The project was organized into 5 workflows: the researcher’s training & knowledge transfer with the host institution; project management; development of the project’s methodology, analysis & academic dissemination; data collection & management; and public outreach in the form of a ‘pop-up’ exhibition.
The project’s first phase involved language, palaeography and digital methods training. The researcher was thoroughly integrated within the Research Group Managing Melancholy in the host department (Church History, Faculty of Theology, UCPH), which provided a valuable supportive and stimulating environment for gathering contextual knowledge and developing the project’s methodology. This phase also involved the collection of preliminary evidence from 18th-century Danish naval medical records, giving vital insights into e.g. the types of medical diagnoses used, necessary for early comparisons with the researcher’s existing British evidence and developing a framework to understand and select cases from the project’s core evidence base: the naval criminal courts.

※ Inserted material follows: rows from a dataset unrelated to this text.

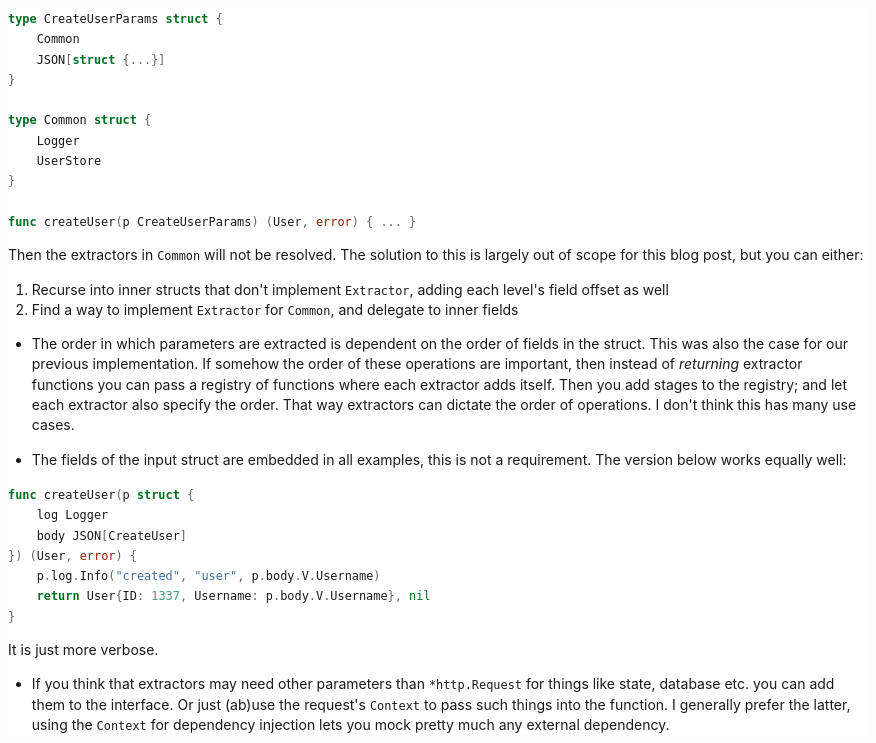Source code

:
 ```go
type CreateUserParams struct {
    Common
    JSON[struct {...}]
}

type Common struct {
    Logger
    UserStore
}

func createUser(p CreateUserParams) (User, error) { ... }
```

Then the extractors in `Common` will not be resolved. The solution to this is largely out of scope for this blog post,
but you can either:

1. Recurse into inner structs that don't implement `Extractor`, adding each level's field offset as well
2. Find a way to implement `Extractor` for `Common`, and delegate to inner fields

- The order in which parameters are extracted is dependent on the order of fields in the struct.
  This was also the case for our previous implementation. If somehow the order of these operations are important,
  then instead of _returning_ extractor functions you can pass a registry of functions where each extractor adds
  itself. Then you add stages to the registry; and let each extractor also specify the order. That way extractors
  can dictate the order of operations. I don't think this has many use cases.

- The fields of the input struct are embedded in all examples, this is not a requirement. The version below works
  equally well:

```go
func createUser(p struct {
	log Logger
	body JSON[CreateUser]
}) (User, error) {
	p.log.Info("created", "user", p.body.V.Username)
	return User{ID: 1337, Username: p.body.V.Username}, nil
}
```

It is just more verbose.

- If you think that extractors may need other parameters than `*http.Request` for things like state, database etc.
  you can add them to the interface. Or just (ab)use the request's `Context` to pass such things into the function.
  I generally prefer the latter, using the `Context` for dependency injection lets you mock pretty much any external
  dependency.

The project’s next phase involved the collection and interpretation of evidence of the role of religion in seafarers’ mental health, supported by the interdisciplinary knowledge exchange with the church historians in the Research Group, drawing on 18th-century seamen’s devotional literature and the published/unpublished writings of key naval priests and captains. This resulted in a public magazine article, a specialist seminar on a Master's course in the host department and an upcoming source publication. This ran concurrently with the researcher’s implementation of the AI transcription software TRANSKRIBUS, training a text recognition model on the specific handwritings used in the Danish-Norwegian navy’s criminal court records, to facilitate an effective search through the material to select cases that mentioned mental states.

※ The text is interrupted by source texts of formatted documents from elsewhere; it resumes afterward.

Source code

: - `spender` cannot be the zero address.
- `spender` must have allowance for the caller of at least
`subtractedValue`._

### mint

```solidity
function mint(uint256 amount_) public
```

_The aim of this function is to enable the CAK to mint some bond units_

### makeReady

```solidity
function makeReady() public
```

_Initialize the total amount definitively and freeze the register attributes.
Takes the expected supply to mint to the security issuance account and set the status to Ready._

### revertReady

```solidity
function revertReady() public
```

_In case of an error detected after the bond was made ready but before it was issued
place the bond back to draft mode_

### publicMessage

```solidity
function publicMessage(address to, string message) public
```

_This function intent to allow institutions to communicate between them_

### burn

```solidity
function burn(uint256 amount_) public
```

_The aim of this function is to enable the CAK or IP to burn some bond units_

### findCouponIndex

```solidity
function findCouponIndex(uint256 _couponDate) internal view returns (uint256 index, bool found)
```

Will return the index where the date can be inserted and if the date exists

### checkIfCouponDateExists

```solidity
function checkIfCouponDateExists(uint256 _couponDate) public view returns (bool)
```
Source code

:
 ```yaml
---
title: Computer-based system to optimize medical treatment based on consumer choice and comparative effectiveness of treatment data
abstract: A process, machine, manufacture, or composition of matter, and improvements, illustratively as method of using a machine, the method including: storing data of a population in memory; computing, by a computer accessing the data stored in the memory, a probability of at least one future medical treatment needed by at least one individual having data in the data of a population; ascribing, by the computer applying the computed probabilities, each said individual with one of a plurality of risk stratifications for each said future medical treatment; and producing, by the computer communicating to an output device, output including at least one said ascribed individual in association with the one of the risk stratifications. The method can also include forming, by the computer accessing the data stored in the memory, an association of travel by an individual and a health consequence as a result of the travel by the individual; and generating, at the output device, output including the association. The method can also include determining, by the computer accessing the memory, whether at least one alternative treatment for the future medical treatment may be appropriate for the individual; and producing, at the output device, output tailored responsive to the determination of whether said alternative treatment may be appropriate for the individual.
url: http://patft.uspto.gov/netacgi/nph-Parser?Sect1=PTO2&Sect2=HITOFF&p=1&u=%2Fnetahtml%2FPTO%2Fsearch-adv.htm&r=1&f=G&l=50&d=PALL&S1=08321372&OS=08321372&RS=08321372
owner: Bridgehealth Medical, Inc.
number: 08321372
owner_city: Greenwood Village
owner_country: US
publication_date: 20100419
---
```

The project’s final phase involved case selection, interpretation and analysis, including: the development of the search criteria & methodology; transcription cleaning; and the selection of a core set of cases for qualitative analysis. This final phase also involved the synthesis of findings, including comparative analysis with the British material and tracing individuals across the record sets to test e.g. the impact experiencing mental disorder -being treated in hospital or admitting to experiences in court- had on individuals’ lives and work, in order to understand the role of community in seafarers’ madness and the impact of environment and religion on cultures of stigma or tolerance.
The project results have been disseminated in 8 international conferences, 2 international seminars/workshops, 1 magazine article and an upcoming ‘pop-up’ exhibition Galskab til Søs/Madness at Sea at Bornholms Museum in 2024. The project has also resulted in several sole-authored manuscripts for peer-reviewed publications currently under review or to be submitted in 2024: 3 articles, 1 chapter in an edited volume, 1 source article (Danish), 1 digital methods essay. The researcher is also co-editing a volume with the project’s supervisor Tine Reeh.